REBUILD(obj) rebuilds the internal data structures of the DagNN obj. It is an helper function used internally to update the network when layers are added or removed.

## REMOVELAYER - Remove a layer from the network

REMOVELAYER(OBJ, NAME) removes the layer NAME from the DagNN object OBJ. NAME can be a string or a cell array of strings.

## RENAMELAYER - Rename a layer

RENAMELAYER(OLDNAME, NEWNAME) changes the name of the layer OLDNAME into NEWNAME. NEWNAME should not be the name of an existing layer.

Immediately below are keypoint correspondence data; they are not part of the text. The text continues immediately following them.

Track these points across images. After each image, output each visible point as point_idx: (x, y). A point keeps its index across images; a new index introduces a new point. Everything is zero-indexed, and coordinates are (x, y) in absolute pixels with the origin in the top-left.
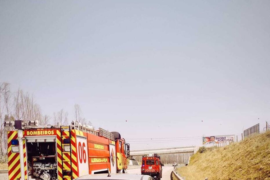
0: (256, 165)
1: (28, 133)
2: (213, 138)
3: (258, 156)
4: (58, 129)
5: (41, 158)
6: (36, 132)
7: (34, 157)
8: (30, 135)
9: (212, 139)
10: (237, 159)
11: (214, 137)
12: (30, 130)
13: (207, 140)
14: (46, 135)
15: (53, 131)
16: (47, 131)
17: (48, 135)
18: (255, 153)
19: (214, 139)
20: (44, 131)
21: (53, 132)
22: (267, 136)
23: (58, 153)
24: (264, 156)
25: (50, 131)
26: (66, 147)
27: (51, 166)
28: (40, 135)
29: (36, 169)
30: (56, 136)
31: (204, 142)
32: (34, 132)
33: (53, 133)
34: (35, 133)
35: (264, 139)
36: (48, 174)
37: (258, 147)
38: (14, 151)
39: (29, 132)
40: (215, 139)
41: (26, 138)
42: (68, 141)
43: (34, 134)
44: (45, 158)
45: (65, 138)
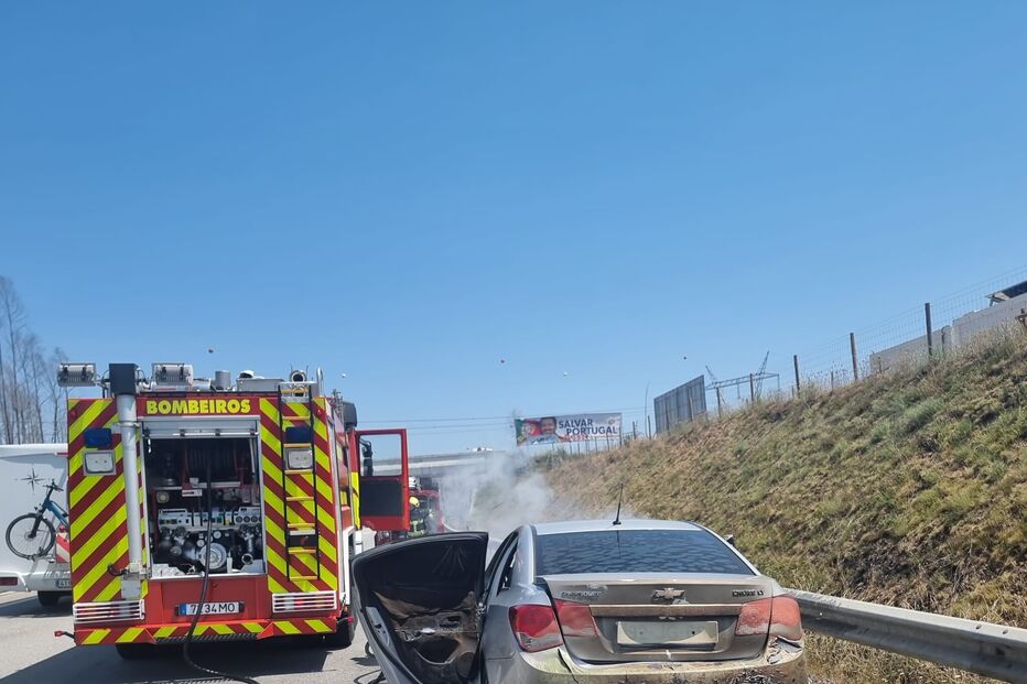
0: (751, 506)
1: (151, 406)
2: (550, 425)
3: (751, 481)
4: (265, 394)
5: (186, 493)
6: (183, 402)
7: (160, 488)
8: (159, 414)
9: (547, 427)
10: (676, 494)
11: (554, 419)
12: (157, 396)
13: (528, 429)
14: (222, 414)
15: (248, 401)
16: (224, 402)
17: (229, 413)
18: (738, 472)
19: (552, 427)
20: (212, 402)
21: (246, 405)
22: (765, 418)
23: (264, 473)
24: (771, 478)
25: (234, 402)
26: (295, 453)
27: (228, 518)
28: (199, 414)
29: (169, 530)
30: (258, 416)
31: (520, 439)
32: (175, 403)
33: (247, 408)
34: (178, 406)
35: (756, 429)
36: (217, 545)
37: (740, 451)
38: (92, 467)
39: (154, 403)
40: (558, 425)
41: (143, 422)
42: (302, 434)
43: (174, 412)
44: (204, 491)
45: (292, 425)
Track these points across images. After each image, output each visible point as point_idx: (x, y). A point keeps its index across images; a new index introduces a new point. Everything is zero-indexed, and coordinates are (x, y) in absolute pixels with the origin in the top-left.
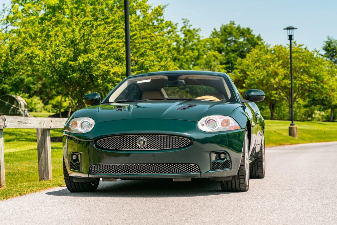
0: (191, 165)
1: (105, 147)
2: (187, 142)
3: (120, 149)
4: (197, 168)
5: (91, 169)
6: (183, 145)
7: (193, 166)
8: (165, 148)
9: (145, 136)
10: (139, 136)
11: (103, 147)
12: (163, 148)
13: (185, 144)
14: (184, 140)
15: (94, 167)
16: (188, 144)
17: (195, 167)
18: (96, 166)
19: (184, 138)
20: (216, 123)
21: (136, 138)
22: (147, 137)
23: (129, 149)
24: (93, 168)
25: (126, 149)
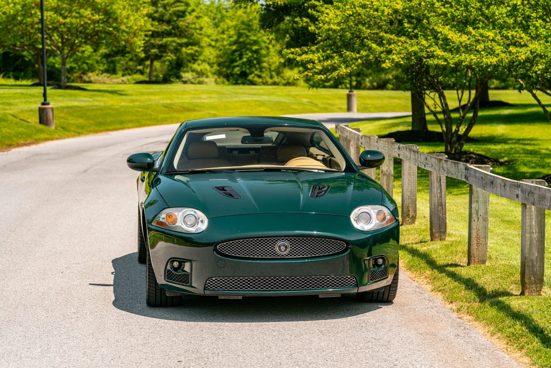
0: (347, 277)
1: (229, 253)
2: (342, 246)
3: (252, 256)
4: (354, 281)
5: (209, 283)
6: (337, 250)
7: (349, 278)
8: (313, 255)
9: (287, 239)
10: (278, 239)
11: (227, 253)
12: (311, 255)
13: (339, 248)
14: (339, 243)
15: (214, 281)
16: (342, 248)
17: (351, 280)
18: (216, 279)
19: (339, 242)
20: (370, 216)
21: (274, 242)
22: (289, 241)
23: (264, 257)
24: (211, 282)
25: (260, 257)
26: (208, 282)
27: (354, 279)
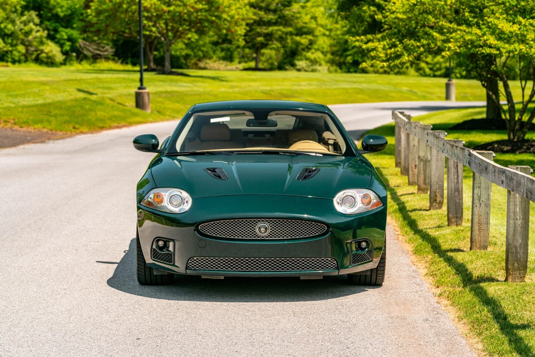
0: (327, 260)
1: (210, 233)
2: (323, 228)
3: (232, 237)
4: (334, 263)
5: (190, 263)
6: (317, 232)
7: (330, 261)
8: (293, 237)
9: (267, 221)
10: (259, 221)
11: (208, 234)
12: (291, 237)
13: (319, 231)
14: (319, 226)
15: (195, 260)
16: (323, 231)
17: (332, 262)
18: (197, 259)
19: (319, 224)
20: (355, 200)
21: (255, 224)
22: (269, 222)
23: (244, 238)
24: (193, 262)
25: (240, 238)
26: (190, 261)
27: (335, 262)
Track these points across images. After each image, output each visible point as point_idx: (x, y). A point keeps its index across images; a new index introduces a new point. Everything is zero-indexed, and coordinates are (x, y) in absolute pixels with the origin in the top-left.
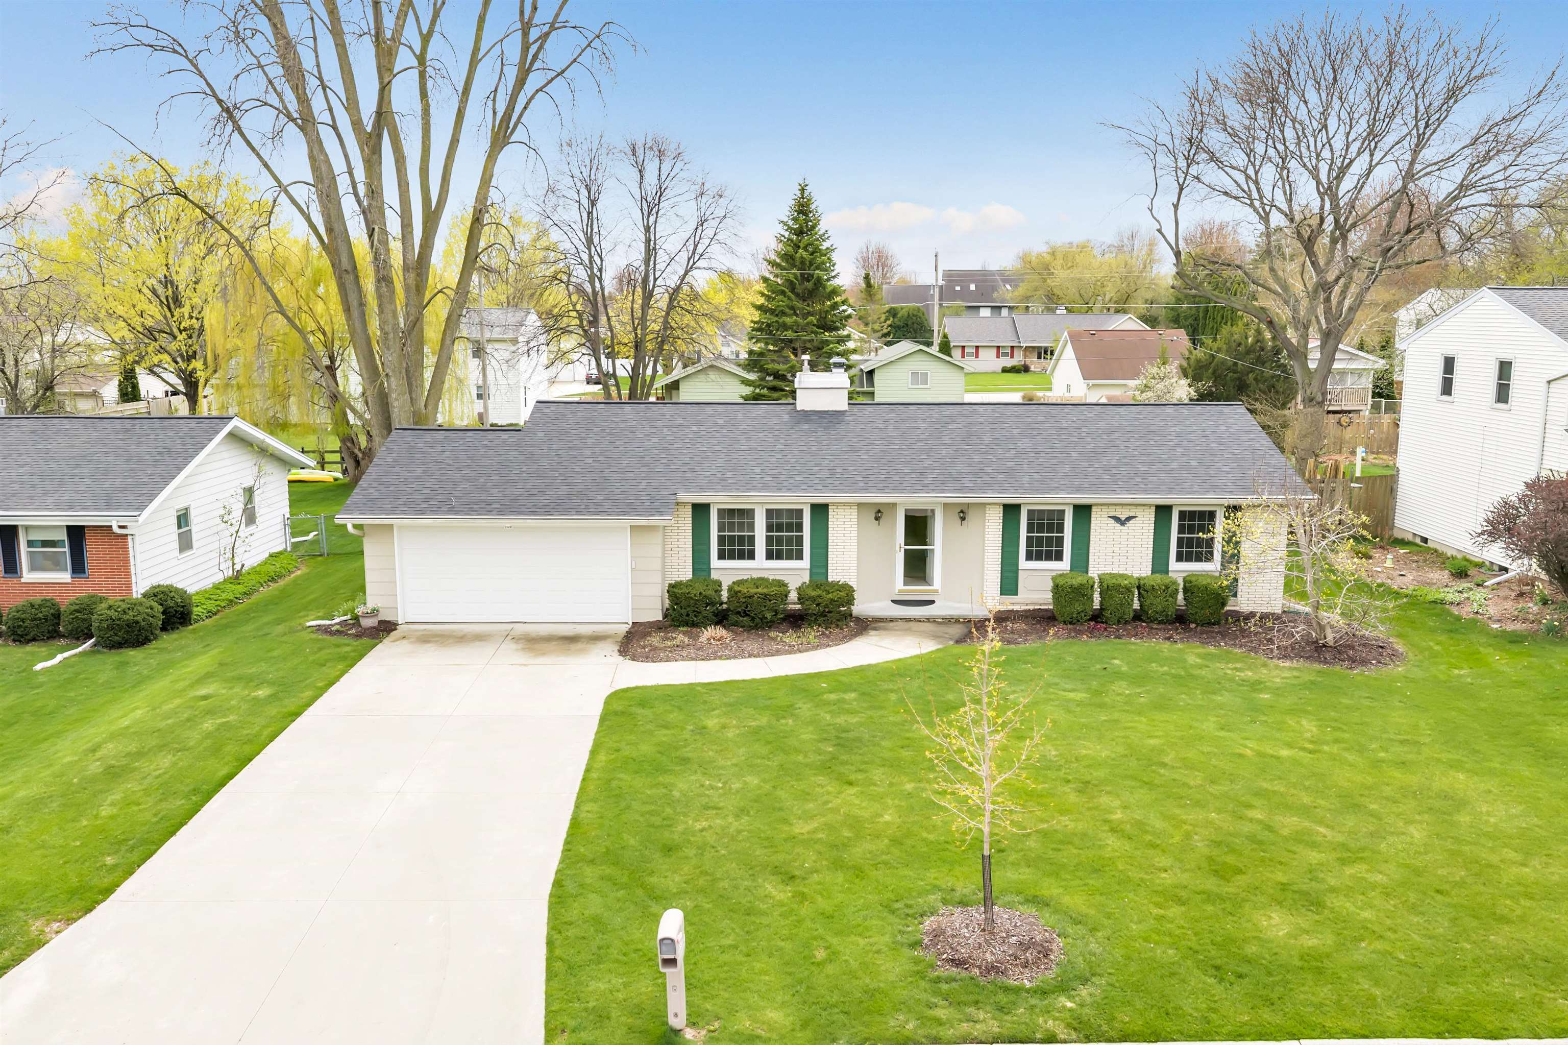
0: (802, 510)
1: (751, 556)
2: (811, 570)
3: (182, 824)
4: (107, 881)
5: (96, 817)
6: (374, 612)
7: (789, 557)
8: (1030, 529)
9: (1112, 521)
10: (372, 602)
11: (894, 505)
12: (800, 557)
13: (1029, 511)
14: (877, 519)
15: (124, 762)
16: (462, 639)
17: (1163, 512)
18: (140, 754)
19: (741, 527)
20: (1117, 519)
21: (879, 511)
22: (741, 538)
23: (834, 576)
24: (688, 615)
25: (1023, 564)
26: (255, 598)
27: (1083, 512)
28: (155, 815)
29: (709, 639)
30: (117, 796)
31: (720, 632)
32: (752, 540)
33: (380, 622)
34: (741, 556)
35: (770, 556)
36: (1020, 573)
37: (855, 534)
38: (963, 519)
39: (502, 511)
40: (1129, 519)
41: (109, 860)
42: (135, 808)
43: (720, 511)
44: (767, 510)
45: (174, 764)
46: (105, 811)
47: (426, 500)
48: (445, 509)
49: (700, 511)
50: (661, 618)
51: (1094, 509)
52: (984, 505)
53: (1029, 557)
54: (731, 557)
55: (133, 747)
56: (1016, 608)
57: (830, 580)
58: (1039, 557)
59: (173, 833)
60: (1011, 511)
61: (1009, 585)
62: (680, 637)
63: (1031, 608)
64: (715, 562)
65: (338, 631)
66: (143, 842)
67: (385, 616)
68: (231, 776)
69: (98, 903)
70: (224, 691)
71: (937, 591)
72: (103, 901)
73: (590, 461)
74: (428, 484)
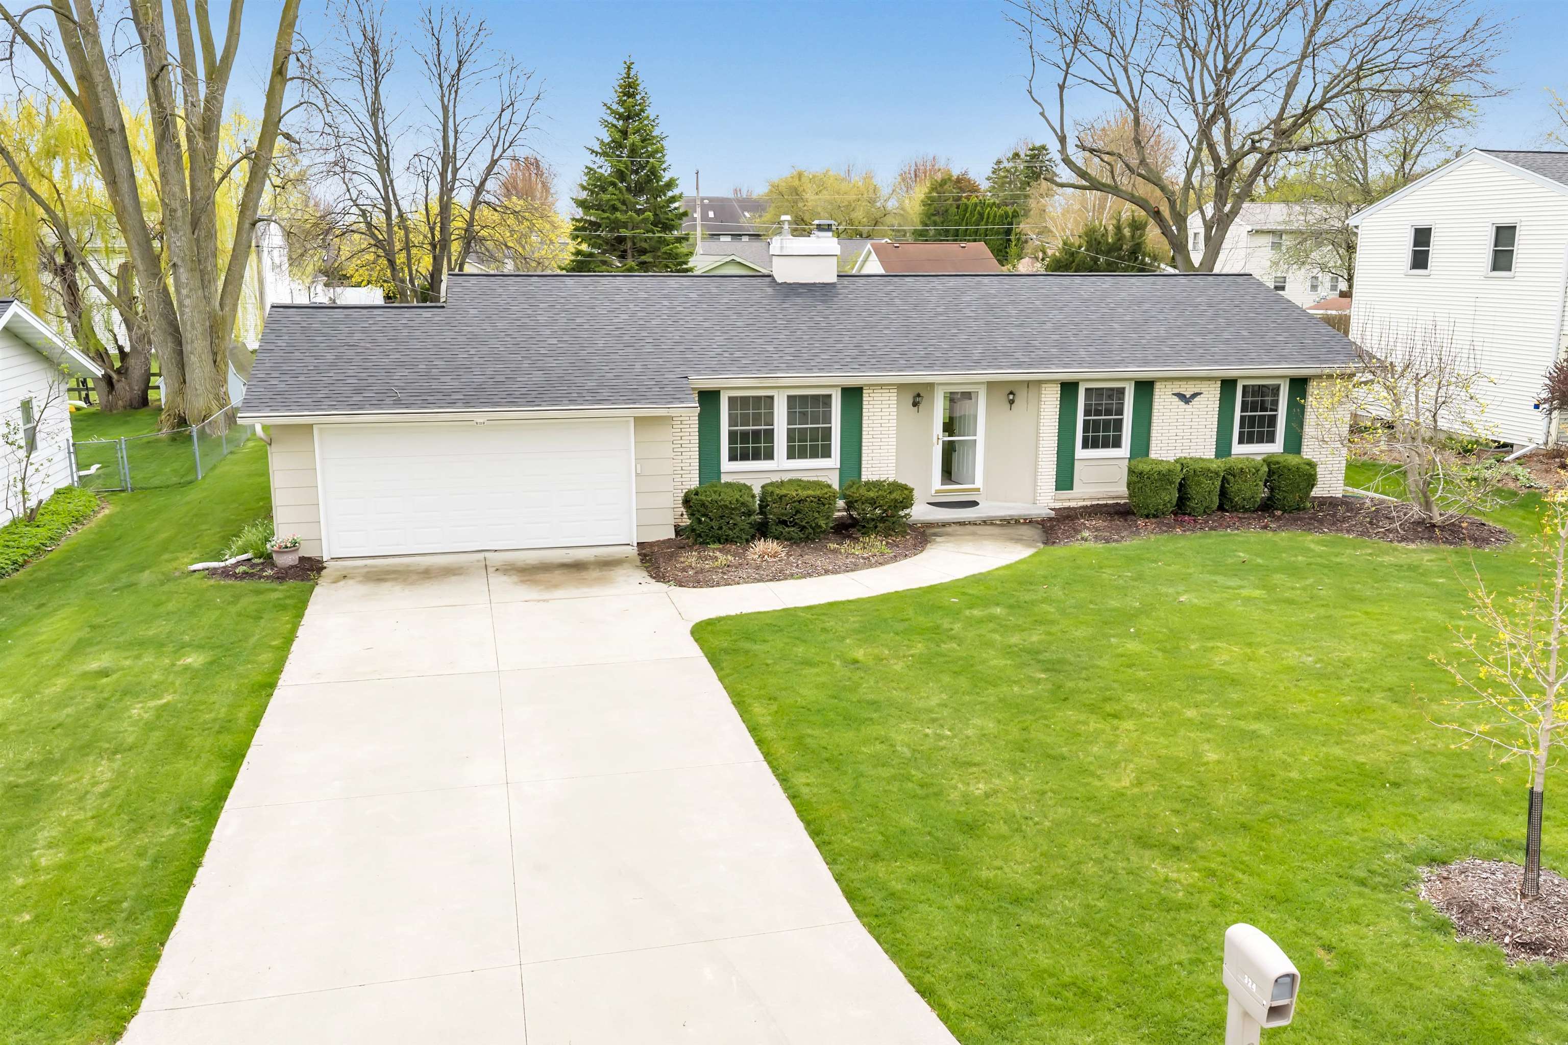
0: (829, 396)
1: (770, 456)
2: (841, 470)
3: (196, 864)
4: (122, 978)
5: (35, 869)
6: (294, 545)
7: (814, 455)
8: (1087, 412)
9: (1176, 399)
10: (283, 534)
11: (930, 386)
12: (827, 454)
13: (1087, 390)
14: (915, 404)
15: (32, 776)
16: (427, 575)
17: (1228, 385)
18: (50, 763)
19: (757, 420)
20: (1181, 397)
21: (919, 395)
22: (756, 433)
23: (868, 474)
24: (720, 528)
25: (1080, 453)
26: (64, 544)
27: (1145, 388)
28: (141, 854)
29: (762, 556)
30: (55, 832)
31: (772, 546)
32: (770, 434)
33: (302, 559)
34: (756, 456)
35: (791, 455)
36: (1076, 463)
37: (894, 423)
38: (1012, 402)
39: (469, 402)
40: (1195, 395)
41: (103, 940)
42: (94, 848)
43: (731, 400)
44: (789, 397)
45: (121, 775)
46: (46, 858)
47: (358, 391)
48: (388, 401)
49: (709, 398)
50: (673, 536)
51: (1158, 386)
52: (1040, 382)
53: (1085, 445)
54: (745, 457)
55: (31, 753)
56: (1073, 504)
57: (864, 478)
58: (1095, 445)
59: (188, 883)
60: (1069, 389)
61: (1065, 480)
62: (720, 556)
63: (1088, 503)
64: (726, 465)
65: (245, 573)
66: (149, 903)
67: (307, 551)
68: (227, 784)
69: (126, 1019)
70: (128, 663)
71: (978, 490)
72: (133, 1014)
73: (554, 341)
74: (351, 373)
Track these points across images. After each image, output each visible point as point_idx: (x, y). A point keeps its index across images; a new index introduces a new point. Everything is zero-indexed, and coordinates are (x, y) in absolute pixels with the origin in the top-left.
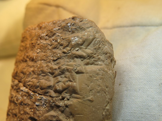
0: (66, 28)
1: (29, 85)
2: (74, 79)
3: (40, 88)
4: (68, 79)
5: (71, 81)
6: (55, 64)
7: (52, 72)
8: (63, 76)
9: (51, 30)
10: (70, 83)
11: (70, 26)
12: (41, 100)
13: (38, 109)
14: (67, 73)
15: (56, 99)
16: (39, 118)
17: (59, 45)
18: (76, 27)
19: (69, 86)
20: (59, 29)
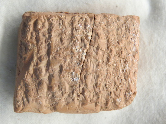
0: (129, 90)
1: (87, 60)
2: (92, 103)
3: (85, 75)
4: (92, 99)
5: (91, 101)
6: (103, 86)
7: (97, 86)
8: (94, 94)
9: (129, 76)
10: (89, 101)
11: (130, 94)
12: (77, 76)
13: (69, 73)
14: (96, 97)
15: (78, 91)
16: (63, 77)
17: (117, 87)
18: (128, 98)
19: (87, 101)
20: (129, 83)
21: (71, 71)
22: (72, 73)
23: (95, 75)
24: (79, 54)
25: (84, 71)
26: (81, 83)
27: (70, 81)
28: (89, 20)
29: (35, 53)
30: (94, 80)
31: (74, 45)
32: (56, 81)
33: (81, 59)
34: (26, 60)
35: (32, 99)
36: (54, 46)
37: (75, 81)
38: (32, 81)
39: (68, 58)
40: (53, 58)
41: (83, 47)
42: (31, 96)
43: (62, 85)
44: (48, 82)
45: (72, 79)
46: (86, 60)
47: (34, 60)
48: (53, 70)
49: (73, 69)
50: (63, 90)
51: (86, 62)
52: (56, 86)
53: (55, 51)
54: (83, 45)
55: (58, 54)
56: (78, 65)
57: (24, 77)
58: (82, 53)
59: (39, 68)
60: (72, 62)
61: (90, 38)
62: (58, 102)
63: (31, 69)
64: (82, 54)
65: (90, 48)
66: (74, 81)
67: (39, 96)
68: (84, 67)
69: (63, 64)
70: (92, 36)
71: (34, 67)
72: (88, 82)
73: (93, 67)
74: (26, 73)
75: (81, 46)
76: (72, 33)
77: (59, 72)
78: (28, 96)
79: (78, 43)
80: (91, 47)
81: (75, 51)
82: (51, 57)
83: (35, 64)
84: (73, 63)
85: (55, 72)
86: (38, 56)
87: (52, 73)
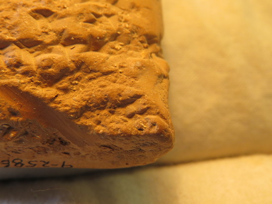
32: (78, 28)
35: (128, 87)
40: (13, 31)
42: (119, 89)
43: (85, 11)
44: (79, 47)
47: (18, 81)
48: (47, 33)
50: (100, 12)
52: (89, 27)
55: (3, 21)
59: (39, 67)
62: (134, 25)
63: (42, 92)
67: (120, 70)
69: (29, 10)
71: (37, 84)
77: (50, 18)
78: (121, 98)
82: (8, 37)
83: (28, 79)
85: (51, 29)
86: (6, 73)
87: (55, 34)
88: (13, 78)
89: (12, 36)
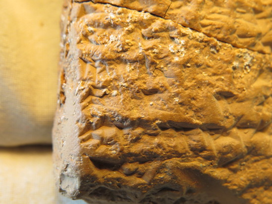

## RENAMELAYER - Rename a parameter

RENAMEPARAM(OLDNAME, NEWNAME) changes the name of the parameter OLDNAME into NEWNAME. NEWNAME should not be the name of an existing parameter.

## RENAMEVAR - Rename a variable

RENAMEVAR(OLDNAME, NEWNAME) changes the name of the variable OLDNAME into NEWNAME. NEWNAME should not be the name of an existing variable.

## RESET - Reset the DagNN

RESET(obj) resets the DagNN obj. The function clears any intermediate value stored in the DagNN object, including parameter gradients. It also calls the reset function of every layer.

## SAVEOBJ - Save a DagNN to a vanilla MATLAB structure

S = OBJ.SAVEOBJ() saves the DagNN OBJ to a vanilla MATLAB structure S. This is particularly convenient to preserve future compatibility and to ship networks that are pure structures, instead of embedding dependencies to code.

The object can be reconstructe by obj = DagNN.loadobj(s).

As a side-effect the network is being reset (all variables are cleared) and is transfered to CPU.